In the training process of LDA, we set the prior parameter of a in the range [0.1, 1.5] with an incremental step of 0.1, the prior parameter of β in the range [1.0, 10.0] with an incremental step of 0.1, and the topic number K in the range [5, 20] with an incremental step of 1. We run Gibbs sampling with all the possible parameter combinations and select the one whose output has the best fittingness value. After the learning process, the desirable topic probability mixture θ u. k for every user u, which represented the degree to which user u likes about a topic k, is outputted. We set a threshold value 0.25 for θ u. k : if θ u,k  ≥ 0.25, then we conclude that u is interested in topic k. Denoting T k as the set of users in the k th topic community, then T k  = {u|θ u,k  ≥ 0.25}.

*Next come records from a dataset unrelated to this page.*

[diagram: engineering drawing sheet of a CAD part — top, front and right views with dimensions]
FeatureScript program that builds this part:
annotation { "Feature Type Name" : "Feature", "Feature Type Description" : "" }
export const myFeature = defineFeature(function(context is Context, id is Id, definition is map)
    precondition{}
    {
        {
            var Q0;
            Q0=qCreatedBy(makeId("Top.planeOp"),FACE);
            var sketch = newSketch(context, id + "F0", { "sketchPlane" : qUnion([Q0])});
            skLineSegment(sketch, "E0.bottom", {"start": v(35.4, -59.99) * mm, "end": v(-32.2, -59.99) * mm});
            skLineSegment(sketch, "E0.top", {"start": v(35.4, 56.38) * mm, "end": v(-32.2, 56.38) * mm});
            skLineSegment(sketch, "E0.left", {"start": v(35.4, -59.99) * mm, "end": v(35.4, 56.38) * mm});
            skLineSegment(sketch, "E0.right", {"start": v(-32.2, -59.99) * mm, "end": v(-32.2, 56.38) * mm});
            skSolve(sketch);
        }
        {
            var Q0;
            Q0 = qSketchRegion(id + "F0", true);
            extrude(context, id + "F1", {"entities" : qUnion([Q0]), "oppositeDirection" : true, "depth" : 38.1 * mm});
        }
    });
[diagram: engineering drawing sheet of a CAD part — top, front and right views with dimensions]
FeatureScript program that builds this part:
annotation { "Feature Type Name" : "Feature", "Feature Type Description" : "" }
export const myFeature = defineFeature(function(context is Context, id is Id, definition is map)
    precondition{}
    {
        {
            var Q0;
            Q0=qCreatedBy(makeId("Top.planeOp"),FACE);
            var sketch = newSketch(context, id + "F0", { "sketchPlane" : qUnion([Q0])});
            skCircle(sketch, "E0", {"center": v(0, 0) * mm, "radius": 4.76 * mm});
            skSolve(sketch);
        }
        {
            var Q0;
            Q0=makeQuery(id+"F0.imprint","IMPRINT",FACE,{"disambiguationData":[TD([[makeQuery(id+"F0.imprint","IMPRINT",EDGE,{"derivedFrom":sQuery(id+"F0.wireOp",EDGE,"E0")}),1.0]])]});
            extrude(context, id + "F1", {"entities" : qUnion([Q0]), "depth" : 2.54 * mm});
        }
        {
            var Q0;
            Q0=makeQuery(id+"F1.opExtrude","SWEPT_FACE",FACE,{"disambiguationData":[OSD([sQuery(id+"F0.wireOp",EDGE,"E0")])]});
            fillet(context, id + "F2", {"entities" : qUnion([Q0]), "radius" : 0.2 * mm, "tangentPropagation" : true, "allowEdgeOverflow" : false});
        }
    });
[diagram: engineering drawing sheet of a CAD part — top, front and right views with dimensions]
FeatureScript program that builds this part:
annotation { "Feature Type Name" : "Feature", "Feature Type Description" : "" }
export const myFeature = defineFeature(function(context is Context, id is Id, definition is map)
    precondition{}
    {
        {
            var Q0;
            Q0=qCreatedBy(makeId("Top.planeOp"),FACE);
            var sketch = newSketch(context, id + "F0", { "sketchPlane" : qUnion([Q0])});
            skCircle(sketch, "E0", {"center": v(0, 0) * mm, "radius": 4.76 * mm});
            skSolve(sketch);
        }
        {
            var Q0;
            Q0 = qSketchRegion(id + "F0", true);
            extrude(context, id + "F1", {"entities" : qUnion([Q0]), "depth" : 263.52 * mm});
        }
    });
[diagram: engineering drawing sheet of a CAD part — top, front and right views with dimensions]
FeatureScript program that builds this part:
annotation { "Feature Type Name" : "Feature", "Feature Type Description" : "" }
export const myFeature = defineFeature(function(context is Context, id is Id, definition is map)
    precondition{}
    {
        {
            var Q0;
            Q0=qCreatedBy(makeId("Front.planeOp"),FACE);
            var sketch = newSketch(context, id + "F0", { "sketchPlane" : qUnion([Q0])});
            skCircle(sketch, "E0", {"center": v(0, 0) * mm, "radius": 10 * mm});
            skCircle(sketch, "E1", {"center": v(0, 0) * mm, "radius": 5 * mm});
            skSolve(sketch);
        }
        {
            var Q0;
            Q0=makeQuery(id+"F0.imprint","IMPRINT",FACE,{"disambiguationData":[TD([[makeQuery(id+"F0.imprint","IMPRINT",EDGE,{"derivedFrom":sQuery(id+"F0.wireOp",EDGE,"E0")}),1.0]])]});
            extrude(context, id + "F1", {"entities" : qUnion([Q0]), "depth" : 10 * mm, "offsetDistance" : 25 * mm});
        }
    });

In the real-world social networks, users from the same topic community always have relatively high interest similarities. To measure the credibility of the learning result, we use the interest similarity equation stated above to compute the interest similarity between each two users in a topic community obtained by Tri-LDA and take its averaged value to measure the fittingness of the learning result to the real-world situation. We express the fittingness of the learning result as the following equation:

$$ f=\frac{{\displaystyle \sum_{k=1}^K\mathrm{a}\mathrm{v}\mathrm{g}\left({\mathrm{Sim}}_k\right)}}{K} $$
(142.8)

where avg(Sim k ) denotes the average interest similarity between every two users in a topic community. In the experiment we find that when a = 0.7, β = 8, k = 14, the topic communities outputted by the algorithm have the best fittingness value. Figure 142.2 displays the fittingness value of the learning results under some of the parameter settings in this experiment. The result shows that the average fittingness f under different parameter settings in this experiment is around 0.70, which indicates the learning results can basically reflect the actual interest similarities between users in the selected social network.

Fig. 142.2
figure 2

Fittingness of the Tri-LDA model

We denote the degree to which a user d in the test data set likes about topic k as θ d,k , then

$$ {\theta}_{d,k}=\frac{n_d^{(k)}}{N_d} $$
(142.9)

where n (k) d is the number of friends who belong to topic community k in d ’ s friend list and N d is the total number of friends in d ’ s friend list. Use the learning result to predict the interest of users in the test set, and express the predictive perplexity of the predication with the following equation:

$$ \mathrm{perplexity}=\frac{{\displaystyle {\sum}_{d=1}^DH(d)}}{D} $$
(142.10)

where \( H(d)=-{\displaystyle \sum_{k=1}^K{\theta}_{d,k}}\ \log\ {\theta}_{d,k} \) and D is the total number of users in the test data set. A relatively lower predictive perplexity always suggests better generalization property. We compare Tri-LDA’s predictive perplexity, when a = 0.7, β = 8, k = 8, 9, 10, 11, 12, 13, 14, with the predictive perplexity of k-medoid clustering with the medoid number as 8, 9, 10, 11, 12, 13, 14, respectively. Figure 142.3 displays the comparison between the predictive perplexity of Tri-LDA and k-medoid clustering in this experiment. The result indicates that Tri-LDAs have a lower predictive perplexity than k-medoid clustering; therefore Tri-LDA has a better generalization performance that can be used to predict the interests of unseen users than k-medoid clustering in this experiment.

Fig. 142.3
figure 3

Comparison of predictive perplexity between Tri-LDA and k-medoid clustering

Conclusion and Future Work

We propose a modified LDA model—Tri-LDA—to detect topic communities in social networks by processing network structure data. The experiment result shows that the learning result is consistent with the realistic topic communities hand-labeled by us in the test data set. Also the experiment result shows that Tri-LDA has a decent generalization performance in predicting the interests of unknown users. In the future we plan to add some further modification to Tri-LDA to allow it to process the combined data of network structure and communications between users to detect the underlying topic communities in a social network.